Russian giants’ shares to drop, Unicom Partner says

'It’s a bit early yet to speak of a serious downfall in the global economy, at least because even the world’s leading economists and central banks aren’t able to come up with any adequate statements yet,’ Unicom Partner Investment Company’s Asset Management Director Sergei Kaliberda said to UrBC, relating to the recent lowest-ever decrease in Russian stock markets’ indices (MICEX index lost 4.29% and RTS index dropped by 4.41%).
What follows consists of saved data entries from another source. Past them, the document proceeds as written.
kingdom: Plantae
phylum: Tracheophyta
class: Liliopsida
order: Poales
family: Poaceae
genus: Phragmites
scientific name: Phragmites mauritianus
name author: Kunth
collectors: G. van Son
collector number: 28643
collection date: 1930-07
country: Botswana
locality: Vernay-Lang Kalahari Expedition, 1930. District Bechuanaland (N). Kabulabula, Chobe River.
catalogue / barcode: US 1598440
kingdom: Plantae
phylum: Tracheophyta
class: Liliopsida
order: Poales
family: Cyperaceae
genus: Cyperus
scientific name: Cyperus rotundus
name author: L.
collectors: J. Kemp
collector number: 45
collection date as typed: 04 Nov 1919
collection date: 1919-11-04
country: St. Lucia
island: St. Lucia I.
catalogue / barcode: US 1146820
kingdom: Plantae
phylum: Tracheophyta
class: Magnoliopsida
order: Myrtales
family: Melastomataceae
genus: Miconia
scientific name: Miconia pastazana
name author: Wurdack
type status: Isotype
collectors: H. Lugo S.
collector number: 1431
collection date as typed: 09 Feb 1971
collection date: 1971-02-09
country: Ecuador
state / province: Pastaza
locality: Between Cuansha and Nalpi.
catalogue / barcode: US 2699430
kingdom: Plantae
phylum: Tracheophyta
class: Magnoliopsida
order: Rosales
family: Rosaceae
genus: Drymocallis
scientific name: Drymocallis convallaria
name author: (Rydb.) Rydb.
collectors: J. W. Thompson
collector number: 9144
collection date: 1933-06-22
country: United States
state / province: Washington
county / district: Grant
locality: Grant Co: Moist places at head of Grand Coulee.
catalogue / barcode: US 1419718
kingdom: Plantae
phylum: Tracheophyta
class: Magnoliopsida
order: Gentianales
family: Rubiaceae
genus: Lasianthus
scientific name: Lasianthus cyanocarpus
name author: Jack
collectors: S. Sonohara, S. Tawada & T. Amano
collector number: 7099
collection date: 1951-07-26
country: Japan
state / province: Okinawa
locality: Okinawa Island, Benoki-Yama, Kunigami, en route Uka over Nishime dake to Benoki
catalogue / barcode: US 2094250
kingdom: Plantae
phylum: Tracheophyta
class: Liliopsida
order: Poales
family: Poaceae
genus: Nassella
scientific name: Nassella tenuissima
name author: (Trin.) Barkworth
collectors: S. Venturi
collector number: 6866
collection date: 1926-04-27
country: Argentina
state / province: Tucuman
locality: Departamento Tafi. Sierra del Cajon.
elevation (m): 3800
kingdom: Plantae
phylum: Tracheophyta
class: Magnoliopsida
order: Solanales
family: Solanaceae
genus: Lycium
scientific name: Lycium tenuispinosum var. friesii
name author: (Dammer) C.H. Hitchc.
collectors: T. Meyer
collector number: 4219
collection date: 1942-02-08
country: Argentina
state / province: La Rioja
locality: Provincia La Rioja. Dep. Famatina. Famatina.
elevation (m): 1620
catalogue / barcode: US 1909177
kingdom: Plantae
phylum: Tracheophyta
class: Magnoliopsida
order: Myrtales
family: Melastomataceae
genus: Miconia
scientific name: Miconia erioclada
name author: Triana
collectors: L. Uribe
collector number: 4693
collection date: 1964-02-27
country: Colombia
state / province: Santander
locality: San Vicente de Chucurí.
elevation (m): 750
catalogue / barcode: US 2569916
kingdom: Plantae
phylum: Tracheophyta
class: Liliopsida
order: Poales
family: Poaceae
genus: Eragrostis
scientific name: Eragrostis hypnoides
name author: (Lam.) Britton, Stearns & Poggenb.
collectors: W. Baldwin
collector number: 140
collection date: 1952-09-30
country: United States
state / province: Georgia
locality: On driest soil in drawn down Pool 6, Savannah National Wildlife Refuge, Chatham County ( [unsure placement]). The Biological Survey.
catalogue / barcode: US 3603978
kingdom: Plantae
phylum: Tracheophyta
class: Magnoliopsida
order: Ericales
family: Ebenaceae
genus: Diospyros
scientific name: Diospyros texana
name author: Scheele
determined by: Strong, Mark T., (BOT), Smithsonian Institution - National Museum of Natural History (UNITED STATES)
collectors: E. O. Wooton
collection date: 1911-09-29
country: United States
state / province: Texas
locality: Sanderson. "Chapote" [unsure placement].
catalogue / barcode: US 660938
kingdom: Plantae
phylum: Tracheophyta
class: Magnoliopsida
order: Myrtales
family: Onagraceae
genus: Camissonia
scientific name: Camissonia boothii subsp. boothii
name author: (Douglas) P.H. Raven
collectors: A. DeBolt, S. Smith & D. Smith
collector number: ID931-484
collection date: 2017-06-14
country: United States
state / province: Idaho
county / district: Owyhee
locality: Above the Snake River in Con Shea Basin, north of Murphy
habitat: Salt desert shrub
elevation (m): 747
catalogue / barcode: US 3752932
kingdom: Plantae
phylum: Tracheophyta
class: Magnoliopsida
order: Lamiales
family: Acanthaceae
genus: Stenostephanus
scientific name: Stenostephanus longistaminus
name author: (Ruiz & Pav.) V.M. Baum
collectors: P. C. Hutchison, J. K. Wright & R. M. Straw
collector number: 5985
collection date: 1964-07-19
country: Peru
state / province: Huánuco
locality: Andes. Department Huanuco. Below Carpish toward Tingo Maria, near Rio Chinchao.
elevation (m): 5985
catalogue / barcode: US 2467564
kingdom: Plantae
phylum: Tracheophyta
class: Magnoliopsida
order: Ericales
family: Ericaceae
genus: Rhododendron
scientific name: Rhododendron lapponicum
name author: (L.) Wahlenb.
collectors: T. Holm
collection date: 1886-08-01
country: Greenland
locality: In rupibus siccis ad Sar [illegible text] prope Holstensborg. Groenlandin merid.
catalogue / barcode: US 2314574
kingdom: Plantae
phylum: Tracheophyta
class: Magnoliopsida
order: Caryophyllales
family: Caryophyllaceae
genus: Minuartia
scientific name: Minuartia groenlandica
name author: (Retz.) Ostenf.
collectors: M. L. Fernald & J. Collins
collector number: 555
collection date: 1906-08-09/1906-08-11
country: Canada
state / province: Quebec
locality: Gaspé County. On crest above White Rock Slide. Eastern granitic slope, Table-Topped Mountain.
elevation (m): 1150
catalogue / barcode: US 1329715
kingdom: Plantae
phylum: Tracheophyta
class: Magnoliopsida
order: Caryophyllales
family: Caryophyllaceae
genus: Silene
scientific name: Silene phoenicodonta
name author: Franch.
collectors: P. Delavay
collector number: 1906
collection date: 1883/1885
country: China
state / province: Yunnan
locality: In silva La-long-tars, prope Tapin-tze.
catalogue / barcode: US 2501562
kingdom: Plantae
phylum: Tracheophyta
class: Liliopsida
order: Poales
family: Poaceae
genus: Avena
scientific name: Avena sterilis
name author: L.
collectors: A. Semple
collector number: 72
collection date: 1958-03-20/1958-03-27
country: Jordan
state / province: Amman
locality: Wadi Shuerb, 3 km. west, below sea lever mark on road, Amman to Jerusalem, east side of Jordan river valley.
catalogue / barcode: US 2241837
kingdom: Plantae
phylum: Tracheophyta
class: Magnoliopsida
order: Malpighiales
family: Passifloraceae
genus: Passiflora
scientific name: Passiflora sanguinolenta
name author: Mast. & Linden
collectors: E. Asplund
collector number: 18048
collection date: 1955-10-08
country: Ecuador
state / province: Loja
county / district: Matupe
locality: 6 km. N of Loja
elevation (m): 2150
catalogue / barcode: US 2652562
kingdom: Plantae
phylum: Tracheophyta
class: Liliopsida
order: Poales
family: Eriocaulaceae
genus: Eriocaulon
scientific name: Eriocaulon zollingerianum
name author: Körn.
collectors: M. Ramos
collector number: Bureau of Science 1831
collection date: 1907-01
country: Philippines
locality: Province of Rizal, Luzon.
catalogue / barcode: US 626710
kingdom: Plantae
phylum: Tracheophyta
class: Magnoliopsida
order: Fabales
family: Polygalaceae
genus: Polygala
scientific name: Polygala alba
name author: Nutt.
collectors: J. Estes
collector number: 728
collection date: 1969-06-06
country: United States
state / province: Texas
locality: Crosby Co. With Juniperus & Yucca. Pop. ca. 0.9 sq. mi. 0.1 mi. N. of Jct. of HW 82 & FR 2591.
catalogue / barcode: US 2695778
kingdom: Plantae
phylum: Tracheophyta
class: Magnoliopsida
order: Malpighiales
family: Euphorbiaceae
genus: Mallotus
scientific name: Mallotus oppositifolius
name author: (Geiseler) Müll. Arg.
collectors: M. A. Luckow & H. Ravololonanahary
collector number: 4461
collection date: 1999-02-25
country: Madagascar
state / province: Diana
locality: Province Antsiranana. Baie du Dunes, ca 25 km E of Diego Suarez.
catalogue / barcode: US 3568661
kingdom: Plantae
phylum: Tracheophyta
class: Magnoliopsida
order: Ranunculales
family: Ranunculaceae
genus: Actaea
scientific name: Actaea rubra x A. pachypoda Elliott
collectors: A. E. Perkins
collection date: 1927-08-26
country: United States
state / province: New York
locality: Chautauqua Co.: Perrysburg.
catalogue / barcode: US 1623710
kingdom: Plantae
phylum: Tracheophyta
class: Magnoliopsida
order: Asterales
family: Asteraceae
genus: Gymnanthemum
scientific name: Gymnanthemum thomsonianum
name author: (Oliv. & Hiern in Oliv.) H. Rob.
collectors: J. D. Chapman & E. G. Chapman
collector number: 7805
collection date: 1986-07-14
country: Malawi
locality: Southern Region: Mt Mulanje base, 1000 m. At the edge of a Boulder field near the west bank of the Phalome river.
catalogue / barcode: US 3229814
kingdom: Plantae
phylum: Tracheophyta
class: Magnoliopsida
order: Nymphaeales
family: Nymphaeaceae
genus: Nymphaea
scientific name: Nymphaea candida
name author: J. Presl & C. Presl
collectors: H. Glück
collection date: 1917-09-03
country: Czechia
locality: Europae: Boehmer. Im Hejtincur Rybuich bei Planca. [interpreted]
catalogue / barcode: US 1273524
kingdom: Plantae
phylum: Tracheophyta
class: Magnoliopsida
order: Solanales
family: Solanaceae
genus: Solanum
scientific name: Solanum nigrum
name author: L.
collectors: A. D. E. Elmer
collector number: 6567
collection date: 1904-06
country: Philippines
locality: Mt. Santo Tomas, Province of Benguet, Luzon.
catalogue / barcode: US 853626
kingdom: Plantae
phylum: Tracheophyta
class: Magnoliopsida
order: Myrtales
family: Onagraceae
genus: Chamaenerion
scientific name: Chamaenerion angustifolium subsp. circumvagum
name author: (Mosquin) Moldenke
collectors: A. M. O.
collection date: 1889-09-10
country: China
'I believe, however, that a certain slowing down of global economic growth is to be expected, and the current situation is grave enough. The root of the evil lies in the badly coordinated policies of the world’s largest central banks and the ‘buy now and pay later’ principle that has become so popular with the developed countries. As these countries’ populations were thus able to spend much more than they earned, the global markets ended up with numerous financial ‘soap bubbles’ that are bound to explode,’ he explained.

'The U.S. mortgage lending market is one such ‘soap bubble’ - one of the many that started to explode last year. This trend is likely to continue. Given that unlimited consumption and easily obtained loans were the driving force behind the economies of both the U.S. and a lot of Asian countries (whose marketing outlets are largely based in the United States and Europe), the crisis is certain to affect the whole world’s economic growth,’ Mr. Kaliberda said.

'As for the shares of large Russian companies, I am inclined to think they are most likely to plummet. We have been ignoring the bad news from the West for too long, and this bad news is way too serious. For the time being, I’d say RTS index is not likely to drop below 2,100 points,’ he noted.